Work required: The lines to copy from the data below are those that hold the string "Programme".

Input records:

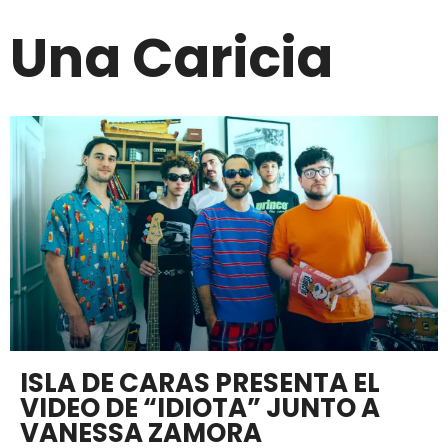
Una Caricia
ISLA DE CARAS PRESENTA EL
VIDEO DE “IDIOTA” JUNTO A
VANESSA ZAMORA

---

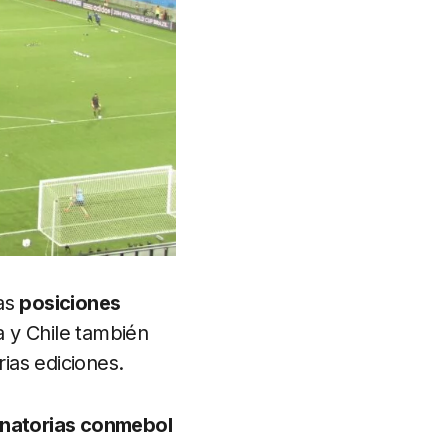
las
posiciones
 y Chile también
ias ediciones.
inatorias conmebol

* * *

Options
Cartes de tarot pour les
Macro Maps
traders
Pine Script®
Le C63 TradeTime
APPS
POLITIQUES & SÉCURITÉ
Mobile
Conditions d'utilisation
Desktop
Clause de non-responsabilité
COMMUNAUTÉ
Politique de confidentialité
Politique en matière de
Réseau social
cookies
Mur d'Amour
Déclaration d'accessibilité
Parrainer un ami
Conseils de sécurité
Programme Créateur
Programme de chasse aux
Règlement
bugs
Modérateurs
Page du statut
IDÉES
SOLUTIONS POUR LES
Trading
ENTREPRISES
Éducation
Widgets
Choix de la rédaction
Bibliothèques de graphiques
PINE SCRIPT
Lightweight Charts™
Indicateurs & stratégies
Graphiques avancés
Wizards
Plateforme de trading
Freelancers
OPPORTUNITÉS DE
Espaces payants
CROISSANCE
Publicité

Exercise response:
Programme Créateur
Programme de chasse aux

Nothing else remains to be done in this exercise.